A coalition of campaigners has taken the first step towards a legal challenge against the Government’s plan to build a tunnel at Stonehenge.
Save Stonehenge World Heritage Site, which was set up by The Stonehenge Alliance, said it has ‘instructed counsel and Leigh Day to investigate the lawfulness of the Secretary of State’s decision to approve the A303 Stonehenge dual carriageway'.
Last month transport secretary Grant Shapps approved the £2bn project, despite a recommendation from the Planning Inspectorate that it should be refused.
The campaigners said this had ‘sent shock waves around the world’.
A letter was sent to the Department for Transport (DfT) on Friday (27 November) outlining the group’s concerns, with a request to reply within 10 days. Any judicial review will need to be started by 24 December, the group said.
Stonehenge Alliance president Tom Holland said: ‘I fully back the move to test whether Grants Shapps acted legally in approving this highly wasteful and destructive road scheme.
'The Government has ignored advice from both UNESCO and the independent panel who presided over a six-month examination. To have won the arguments based on reason and evidence, and then to have them overruled on a ministerial whim, shows just how broken the roads approval process is.
‘I urge everyone who cares about the Stonehenge World Heritage Site to support this legal action. There is still a chance to stop the bulldozers moving in and vandalising our most precious and iconic prehistoric landscape.’

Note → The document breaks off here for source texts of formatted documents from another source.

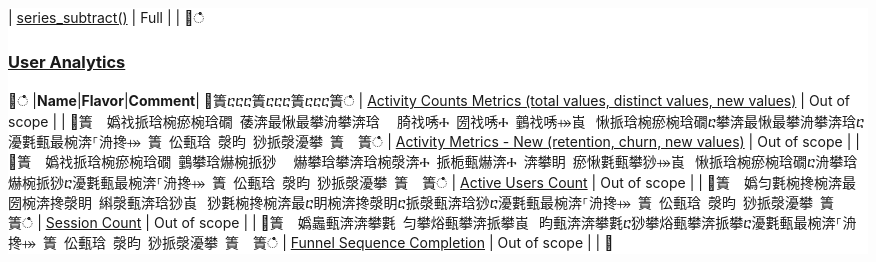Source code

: |  [series_subtract()](series-subtractfunction.md) | Full |  |
਍ഀഀ
### [User Analytics](useranalytics.md)
਍ഀഀ
|**Name**|**Flavor**|**Comment**|
਍簀ⴀⴀⴀ簀ⴀⴀⴀ簀ⴀⴀⴀ簀ഀഀ
|  [Activity Counts Metrics (total values, distinct values, new values)](activity-counts-metrics-plugin.md) | Out of scope |  |
਍簀  嬀䄀挀琀椀瘀椀琀礀 䔀渀最愀最攀洀攀渀琀 ⠀䐀䄀唀Ⰰ 圀䄀唀Ⰰ 䴀䄀唀⤀崀⠀愀挀琀椀瘀椀琀礀ⴀ攀渀最愀最攀洀攀渀琀ⴀ瀀氀甀最椀渀⸀洀搀⤀ 簀 伀甀琀 漀昀 猀挀漀瀀攀 簀  簀ഀഀ
|  [Activity Metrics - New (retention, churn, new values)](new-activity-metrics-plugin.md) | Out of scope |  |
਍簀  嬀䄀挀琀椀瘀椀琀礀 䴀攀琀爀椀挀猀 ⠀爀攀琀攀渀琀椀漀渀Ⰰ 挀栀甀爀渀Ⰰ 渀攀眀 瘀愀氀甀攀猀⤀崀⠀愀挀琀椀瘀椀琀礀ⴀ洀攀琀爀椀挀猀ⴀ瀀氀甀最椀渀⸀洀搀⤀ 簀 伀甀琀 漀昀 猀挀漀瀀攀 簀  簀ഀഀ
|  [Active Users Count](active-users-count-plugin.md) | Out of scope |  |
਍簀  嬀匀氀椀搀椀渀最 圀椀渀搀漀眀 䌀漀甀渀琀猀崀⠀猀氀椀搀椀渀最ⴀ眀椀渀搀漀眀ⴀ挀漀甀渀琀猀ⴀ瀀氀甀最椀渀⸀洀搀⤀ 簀 伀甀琀 漀昀 猀挀漀瀀攀 簀  簀ഀഀ
|  [Session Count](session-count-plugin.md) | Out of scope |  |
਍簀  嬀䘀甀渀渀攀氀 匀攀焀甀攀渀挀攀崀⠀昀甀渀渀攀氀ⴀ猀攀焀甀攀渀挀攀ⴀ瀀氀甀最椀渀⸀洀搀⤀ 簀 伀甀琀 漀昀 猀挀漀瀀攀 簀  簀ഀഀ
|  [Funnel Sequence Completion](funnel-sequence-completion-plugin.md) | Out of scope |  |
਍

Campaigners have launched an appeal on CrowdJustice to raise £50,000 to cover the initial costs of the legal action.
Organisations supporting the Stonehenge Alliance are: Ancient Sacred Landscape Network; Campaign to Protect Rural England; Friends of the Earth; Rescue; the British Archaeological Trust; and Transport Action Network.
The DfT has a policy of not commenting on legal action.